A candlelight-like glow from a flexible organic LED
Giving off a comfortable glow, candles set the ambiance for a special dinner or just a quiet evening at home. However, some lighting alternatives, such as electronic candles, give off unwanted blue wavelengths that interfere with the body's circadian rhythm. Now, researchers reporting in ACS Applied Electronic Materials have fabricated an improved bendable organic LED that releases candlelight-like light for flexible lighting and smart displays that people can comfortably use at night.
Previously, Jwo-Huei Jou and other researchers developed organic LEDs that released warm-white light, similar to that produced by candles. However, the devices still emitted some blue wavelength light, which can interfere with sleep because it dampens the body's production of melatonin. These devices were made of solid materials and weren't flexible.
One option for making them bendable is to use a plastic backing, as has been done for other organic LEDs. But plastics don't stand up well to repeated bending. Another option for the backing is mica—a natural mineral with extreme temperature tolerance that can be split into bendable, transparent sheets. So, Jou, Ying-Hao Chu and colleagues wanted to develop an even better organic LED and apply it to a mica backing, creating a bendable candle-like light with a long lifespan.
The researchers deposited a clear indium tin oxide film onto a transparent mica sheet as the LED's anode, which could bend 50,000 times without breaking. Next, the team mixed the luminescent substance N,N'-dicarbazole-1,1'-biphenyl with red and yellow phosphorescent dyes to produce a light-emitting layer. This layer was then placed between electrically conductive solutions with the anode on one side and an aluminum layer on the other side, creating a flexible organic LED.

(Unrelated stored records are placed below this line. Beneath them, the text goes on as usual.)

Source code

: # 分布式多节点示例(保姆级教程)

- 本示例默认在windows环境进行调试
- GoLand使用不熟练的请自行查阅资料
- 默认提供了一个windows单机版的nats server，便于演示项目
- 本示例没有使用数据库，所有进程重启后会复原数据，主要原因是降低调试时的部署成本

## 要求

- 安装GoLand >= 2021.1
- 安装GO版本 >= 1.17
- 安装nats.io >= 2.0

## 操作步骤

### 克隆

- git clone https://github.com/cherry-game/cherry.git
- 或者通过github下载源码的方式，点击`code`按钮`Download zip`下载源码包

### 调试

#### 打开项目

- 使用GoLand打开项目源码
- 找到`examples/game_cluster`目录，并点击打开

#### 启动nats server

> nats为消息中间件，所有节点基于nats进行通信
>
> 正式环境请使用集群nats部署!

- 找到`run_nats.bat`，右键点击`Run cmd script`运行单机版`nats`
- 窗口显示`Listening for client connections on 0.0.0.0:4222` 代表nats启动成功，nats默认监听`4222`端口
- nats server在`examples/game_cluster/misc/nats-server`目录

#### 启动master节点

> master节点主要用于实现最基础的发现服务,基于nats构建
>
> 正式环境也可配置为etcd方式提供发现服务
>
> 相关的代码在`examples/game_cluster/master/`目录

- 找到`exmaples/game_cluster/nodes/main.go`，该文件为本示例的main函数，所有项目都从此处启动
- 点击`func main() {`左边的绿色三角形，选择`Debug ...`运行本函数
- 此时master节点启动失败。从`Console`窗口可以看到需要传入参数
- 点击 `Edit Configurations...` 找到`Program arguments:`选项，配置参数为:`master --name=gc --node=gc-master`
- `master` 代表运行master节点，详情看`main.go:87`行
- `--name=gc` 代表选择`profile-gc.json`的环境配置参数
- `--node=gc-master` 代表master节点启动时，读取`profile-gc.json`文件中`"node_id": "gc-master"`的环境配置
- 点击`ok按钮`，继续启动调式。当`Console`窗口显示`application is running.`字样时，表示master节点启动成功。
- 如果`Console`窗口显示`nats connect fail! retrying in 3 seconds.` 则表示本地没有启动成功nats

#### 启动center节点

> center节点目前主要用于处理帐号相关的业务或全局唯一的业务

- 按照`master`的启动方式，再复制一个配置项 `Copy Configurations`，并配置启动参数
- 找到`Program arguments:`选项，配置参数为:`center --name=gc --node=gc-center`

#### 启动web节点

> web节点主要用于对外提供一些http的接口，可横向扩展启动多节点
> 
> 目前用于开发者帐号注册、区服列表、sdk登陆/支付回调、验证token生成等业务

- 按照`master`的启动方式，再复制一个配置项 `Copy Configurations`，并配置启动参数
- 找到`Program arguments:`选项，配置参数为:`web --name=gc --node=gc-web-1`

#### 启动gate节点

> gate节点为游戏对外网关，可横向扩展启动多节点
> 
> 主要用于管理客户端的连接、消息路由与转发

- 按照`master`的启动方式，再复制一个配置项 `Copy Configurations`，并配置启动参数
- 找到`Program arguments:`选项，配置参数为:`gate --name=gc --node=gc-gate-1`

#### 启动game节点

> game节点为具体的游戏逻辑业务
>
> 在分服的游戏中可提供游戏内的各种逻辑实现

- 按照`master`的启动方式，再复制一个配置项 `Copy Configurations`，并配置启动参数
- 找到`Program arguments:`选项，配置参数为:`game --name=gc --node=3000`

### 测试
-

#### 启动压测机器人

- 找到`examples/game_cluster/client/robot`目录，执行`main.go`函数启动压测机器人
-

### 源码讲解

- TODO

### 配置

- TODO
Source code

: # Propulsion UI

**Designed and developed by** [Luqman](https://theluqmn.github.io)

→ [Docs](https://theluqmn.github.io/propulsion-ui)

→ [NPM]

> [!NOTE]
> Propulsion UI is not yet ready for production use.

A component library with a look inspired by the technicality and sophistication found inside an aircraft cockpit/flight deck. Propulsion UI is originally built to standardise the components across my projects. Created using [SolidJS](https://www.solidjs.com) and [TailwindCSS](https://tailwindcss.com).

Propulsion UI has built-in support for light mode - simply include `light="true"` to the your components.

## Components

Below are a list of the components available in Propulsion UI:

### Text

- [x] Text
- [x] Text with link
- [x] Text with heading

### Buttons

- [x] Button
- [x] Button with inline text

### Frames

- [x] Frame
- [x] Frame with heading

When a constant current was applied to the device, it produced a bright, warm light with even less blue wavelength emissions than natural candlelight. Calculations showed that exposure to the LED for 1.5 hours would suppress a person's melatonin production by about 1.6%, whereas light from a cold-white compact fluorescent lamp would suppress melatonin production by 29%. The researchers say that the flexibility of their candlelight-like organic LED opens up the design opportunities for blue-light-free nighttime devices.